▶ **Problem to work on**: Turn every text line from all the items below into one numbered list, skipping blank lines. Leave the pictures out of the answer.

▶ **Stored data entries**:
——————

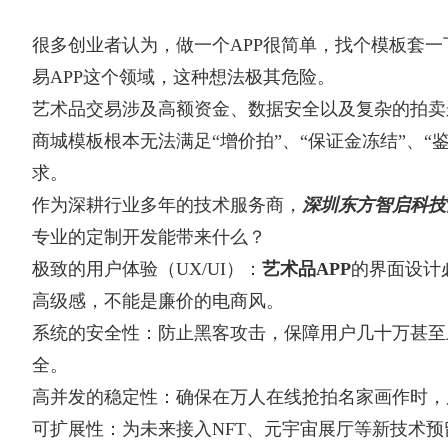
很多创业者认为，做一个APP很简单，找个模板套
易APP这个领域，这种想法极其危险。
艺术品交易涉及高额资金、数据安全以及复杂的拍卖
商城模板根本无法满足“增价拍”、“保证金冻结”、“
求。
作为深耕行业多年的技术服务商，
深圳东方智启科技
专业的定制开发能带来什么？
极致的用户体验（UX/UI）：
艺术品APP
的界面设计
高级感，不能是廉价的电商风。
系统的安全性：防止黑客攻击，保障用户几十万甚至
全。
高并发的稳定性：确保在万人在线抢拍名家画作时，
可扩展性：为未来接入NFT、元宇宙展厅等新技术预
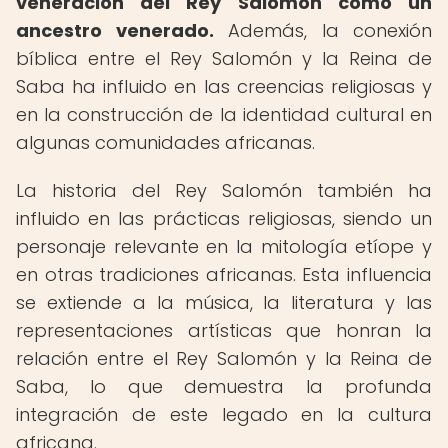
veneración del Rey Salomón como un
ancestro venerado.
Además, la conexión
bíblica entre el Rey Salomón y la Reina de
Saba ha influido en las creencias religiosas y
en la construcción de la identidad cultural en
algunas comunidades africanas.
La historia del Rey Salomón también ha
influido en las prácticas religiosas, siendo un
personaje relevante en la mitología etíope y
en otras tradiciones africanas. Esta influencia
se extiende a la música, la literatura y las
representaciones artísticas que honran la
relación entre el Rey Salomón y la Reina de
Saba, lo que demuestra la profunda
integración de este legado en la cultura
africana.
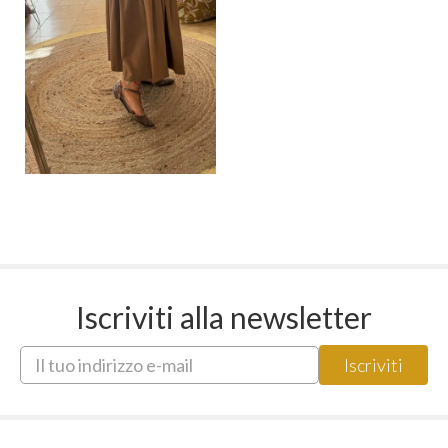
Iscriviti alla newsletter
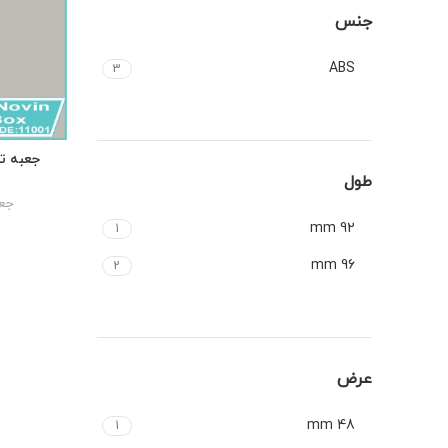
جنس
ABS
3
طول
جعب
92 mm
1
96 mm
2
عرض
48 mm
1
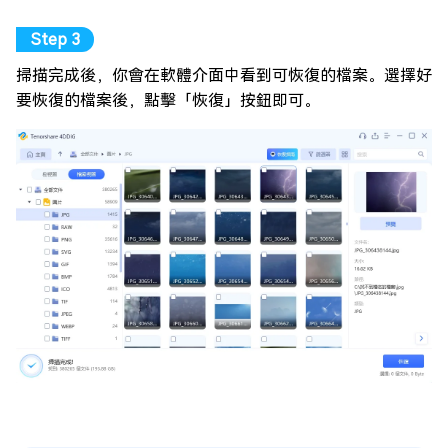
掃描完成後，你會在軟體介面中看到可恢復的檔案。選擇好
要恢復的檔案後，點擊「恢復」按鈕即可。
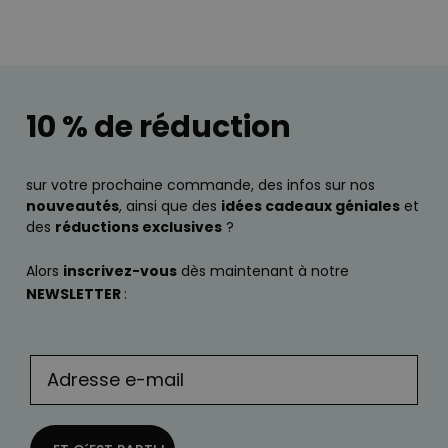
10 % de réduction
sur votre prochaine commande, des infos sur nos
nouveautés
, ainsi que des
idées cadeaux géniales
et
des
réductions exclusives
?
Alors
inscrivez-vous
dès maintenant à notre
NEWSLETTER
:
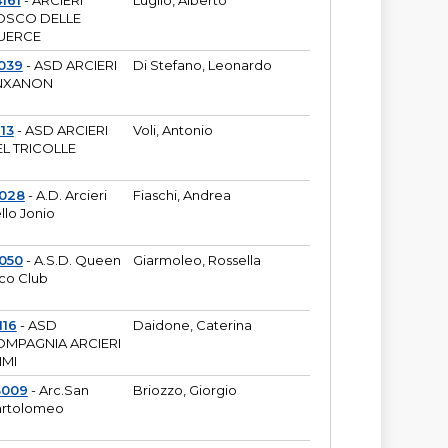
161
- ARCIERI
Luglio, Alberto
OSCO DELLE
UERCE
039
- ASD ARCIERI
Di Stefano, Leonardo
NXANON
113
- ASD ARCIERI
Voli, Antonio
L TRICOLLE
6028
- A.D. Arcieri
Fiaschi, Andrea
llo Jonio
050
- A.S.D. Queen
Giarmoleo, Rossella
co Club
116
- ASD
Daidone, Caterina
MPAGNIA ARCIERI
IMI
3009
- Arc.San
Briozzo, Giorgio
rtolomeo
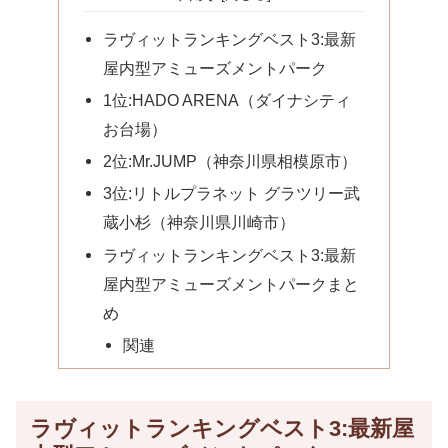
ラヴィットランキングベスト3:最新
屋内型アミューズメントパーク
1位:HADO ARENA（ダイナシティ
お台場）
2位:Mr.JUMP（神奈川県相模原市）
3位:リトルプラネット グラツリー武
蔵小杉（神奈川県川崎市）
ラヴィットランキングベスト3:最新
屋内型アミューズメントパークまと
め
関連
ラヴィットランキングベスト3:最新屋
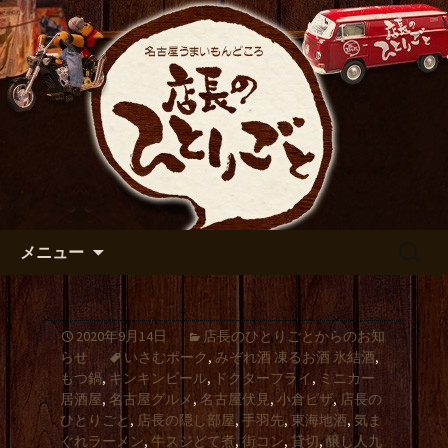
出張や観光に名古屋めしがおすすめで
す
名古屋市伏見の居酒屋【店長の
ひとりごと】のブログ
コンテンツへ移動
検
メニュー
索:
2020年9月14日
店長のひとりごとからのお知
らせ
いさむポーク
,
みぞれ酒 凍るお酒 氷結酒
,
もつ鍋
,
キンキンビール
,
ドクターフライ
,
ミニカー
居酒屋
,
名古屋グルメ
,
名古屋伏見
,
小倉ピザ
,
店長の
ひとりごと
,
店長の隠し部屋
,
手羽先
,
東海地酒
,
気ま
ぐれラーメン
,
牛スジどて煮
,
街コン
,
貸切
,
醸し人九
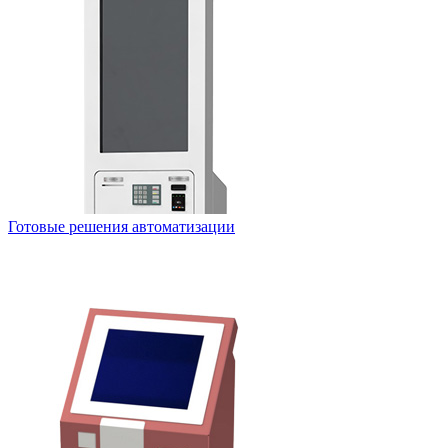
Готовые решения автоматизации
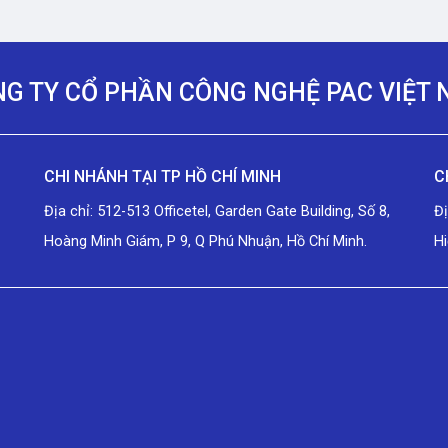
G TY CỔ PHẦN CÔNG NGHỆ PAC VIỆT
CHI NHÁNH TẠI TP HỒ CHÍ MINH
C
Địa chỉ: 512-513 Officetel, Garden Gate Building, Số 8,
Đ
Hoàng Minh Giám, P 9, Q Phú Nhuận, Hồ Chí Minh.
Hi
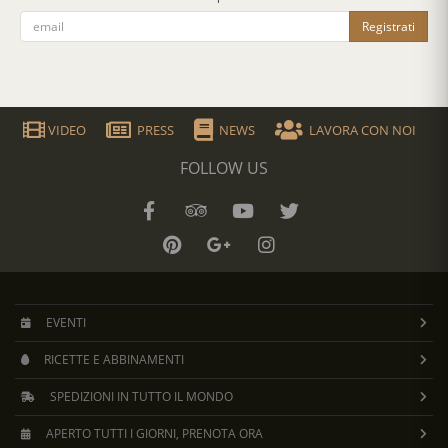
Registrati
VIDEO
PRESS
NEWS
LAVORA CON NOI
FOLLOW US
EVENTI
RICETTE E ABBINAMENTI
SPEDIZIONI IN TUTTO IL MONDO
APERTO TUTTI I GIORNI, PRENOTA ORA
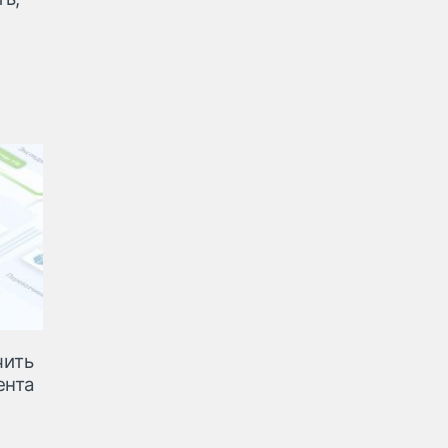
чить
ента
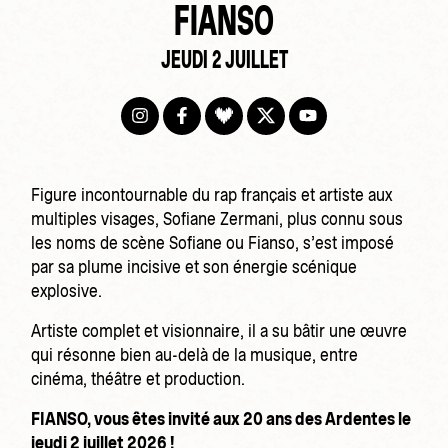
FIANSO
JEUDI 2 JUILLET
Figure incontournable du rap français et artiste aux
multiples visages, Sofiane Zermani, plus connu sous
les noms de scène Sofiane ou Fianso, s’est imposé
par sa plume incisive et son énergie scénique
explosive.
Artiste complet et visionnaire, il a su bâtir une œuvre
qui résonne bien au-delà de la musique, entre
cinéma, théâtre et production.
FIANSO, vous êtes invité aux 20 ans des Ardentes le
jeudi 2 juillet 2026 !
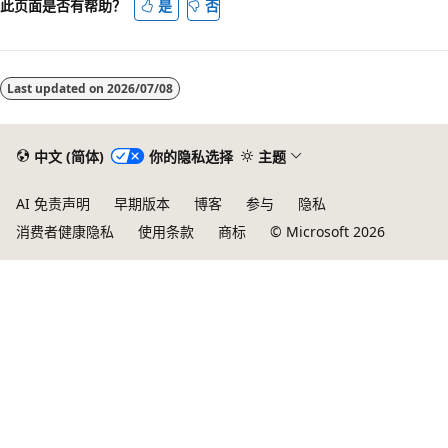
此页面是否有帮助？
是
否
Last updated on
2026/07/08
中文 (简体)
你的隐私选择
主题
AI 免责声明
早期版本
博客
参与
隐私
消费者健康隐私
使用条款
商标
© Microsoft 2026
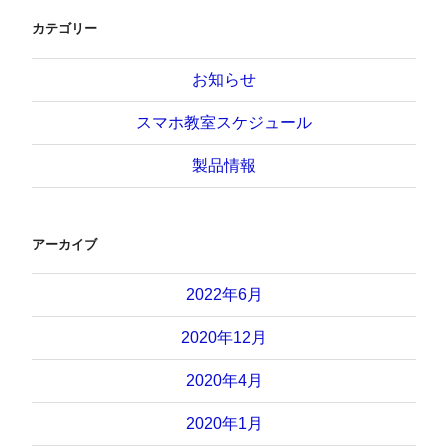
カテゴリー
お知らせ
スマホ教室スケジュール
製品情報
アーカイブ
2022年6月
2020年12月
2020年4月
2020年1月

——————

▶ **Your response**:
1. 很多创业者认为，做一个APP很简单，找个模板套
2. 易APP这个领域，这种想法极其危险。
3. 艺术品交易涉及高额资金、数据安全以及复杂的拍卖
4. 商城模板根本无法满足“增价拍”、“保证金冻结”、“
5. 求。
6. 作为深耕行业多年的技术服务商，
7. 深圳东方智启科技
8. 专业的定制开发能带来什么？
9. 极致的用户体验（UX/UI）：
10. 艺术品APP
11. 的界面设计
12. 高级感，不能是廉价的电商风。
13. 系统的安全性：防止黑客攻击，保障用户几十万甚至
14. 全。
15. 高并发的稳定性：确保在万人在线抢拍名家画作时，
16. 可扩展性：为未来接入NFT、元宇宙展厅等新技术预
17. veneración del Rey Salomón como un
18. ancestro venerado.
19. Además, la conexión
20. bíblica entre el Rey Salomón y la Reina de
21. Saba ha influido en las creencias religiosas y
22. en la construcción de la identidad cultural en
23. algunas comunidades africanas.
24. La historia del Rey Salomón también ha
25. influido en las prácticas religiosas, siendo un
26. personaje relevante en la mitología etíope y
27. en otras tradiciones africanas. Esta influencia
28. se extiende a la música, la literatura y las
29. representaciones artísticas que honran la
30. relación entre el Rey Salomón y la Reina de
31. Saba, lo que demuestra la profunda
32. integración de este legado en la cultura
33. africana.
34. Iscriviti alla newsletter
35. جنس
36. ABS
37. 3
38. طول
39. جعب
40. 92 mm
41. 1
42. 96 mm
43. 2
44. عرض
45. 48 mm
46. 1
47. 掃描完成後，你會在軟體介面中看到可恢復的檔案。選擇好
48. 要恢復的檔案後，點擊「恢復」按鈕即可。
49. 10 % de réduction
50. sur votre prochaine commande, des infos sur nos
51. nouveautés
52. , ainsi que des
53. idées cadeaux géniales
54. et
55. des
56. réductions exclusives
57. ?
58. Alors
59. inscrivez-vous
60. dès maintenant à notre
61. NEWSLETTER
62. :
63. 161
64. - ARCIERI
65. Luglio, Alberto
66. OSCO DELLE
67. UERCE
68. 039
69. - ASD ARCIERI
70. Di Stefano, Leonardo
71. NXANON
72. 113
73. - ASD ARCIERI
74. Voli, Antonio
75. L TRICOLLE
76. 6028
77. - A.D. Arcieri
78. Fiaschi, Andrea
79. llo Jonio
80. 050
81. - A.S.D. Queen
82. Giarmoleo, Rossella
83. co Club
84. 116
85. - ASD
86. Daidone, Caterina
87. MPAGNIA ARCIERI
88. IMI
89. 3009
90. - Arc.San
91. Briozzo, Giorgio
92. rtolomeo
93. ラヴィットランキングベスト3:最新
94. 屋内型アミューズメントパーク
95. 1位:HADO ARENA（ダイナシティ
96. お台場）
97. 2位:Mr.JUMP（神奈川県相模原市）
98. 3位:リトルプラネット グラツリー武
99. 蔵小杉（神奈川県川崎市）
100. ラヴィットランキングベスト3:最新
101. 屋内型アミューズメントパークまと
102. め
103. 関連
104. ラヴィットランキングベスト3:最新屋
105. 出張や観光に名古屋めしがおすすめで
106. す
107. 名古屋市伏見の居酒屋【店長の
108. ひとりごと】のブログ
109. コンテンツへ移動
110. 検
111. メニュー
112. 索:
113. 2020年9月14日
114. 店長のひとりごとからのお知
115. らせ
116. いさむポーク
117. ,
118. みぞれ酒 凍るお酒 氷結酒
119. ,
120. もつ鍋
121. ,
122. キンキンビール
123. ,
124. ドクターフライ
125. ,
126. ミニカー
127. 居酒屋
128. ,
129. 名古屋グルメ
130. ,
131. 名古屋伏見
132. ,
133. 小倉ピザ
134. ,
135. 店長の
136. ひとりごと
137. ,
138. 店長の隠し部屋
139. ,
140. 手羽先
141. ,
142. 東海地酒
143. ,
144. 気ま
145. ぐれラーメン
146. ,
147. 牛スジどて煮
148. ,
149. 街コン
150. ,
151. 貸切
152. ,
153. 醸し人九
154. Готовые решения автоматизации
155. G TY CỔ PHẦN CÔNG NGHỆ PAC VIỆT
156. CHI NHÁNH TẠI TP HỒ CHÍ MINH
157. C
158. Địa chỉ: 512-513 Officetel, Garden Gate Building, Số 8,
159. Đ
160. Hoàng Minh Giám, P 9, Q Phú Nhuận, Hồ Chí Minh.
161. Hi
162. Registrati
163. VIDEO
164. PRESS
165. NEWS
166. LAVORA CON NOI
167. FOLLOW US
168. EVENTI
169. RICETTE E ABBINAMENTI
170. SPEDIZIONI IN TUTTO IL MONDO
171. APERTO TUTTI I GIORNI, PRENOTA ORA
172. чить
173. ента
174. FIANSO
175. JEUDI 2 JUILLET
176. Figure incontournable du rap français et artiste aux
177. multiples visages, Sofiane Zermani, plus connu sous
178. les noms de scène Sofiane ou Fianso, s’est imposé
179. par sa plume incisive et son énergie scénique
180. explosive.
181. Artiste complet et visionnaire, il a su bâtir une œuvre
182. qui résonne bien au-delà de la musique, entre
183. cinéma, théâtre et production.
184. FIANSO, vous êtes invité aux 20 ans des Ardentes le
185. jeudi 2 juillet 2026 !
186. 此页面是否有帮助？
187. 是
188. 否
189. Last updated on
190. 2026/07/08
191. 中文 (简体)
192. 你的隐私选择
193. 主题
194. AI 免责声明
195. 早期版本
196. 博客
197. 参与
198. 隐私
199. 消费者健康隐私
200. 使用条款
201. 商标
202. © Microsoft 2026
203. カテゴリー
204. お知らせ
205. スマホ教室スケジュール
206. 製品情報
207. アーカイブ
208. 2022年6月
209. 2020年12月
210. 2020年4月
211. 2020年1月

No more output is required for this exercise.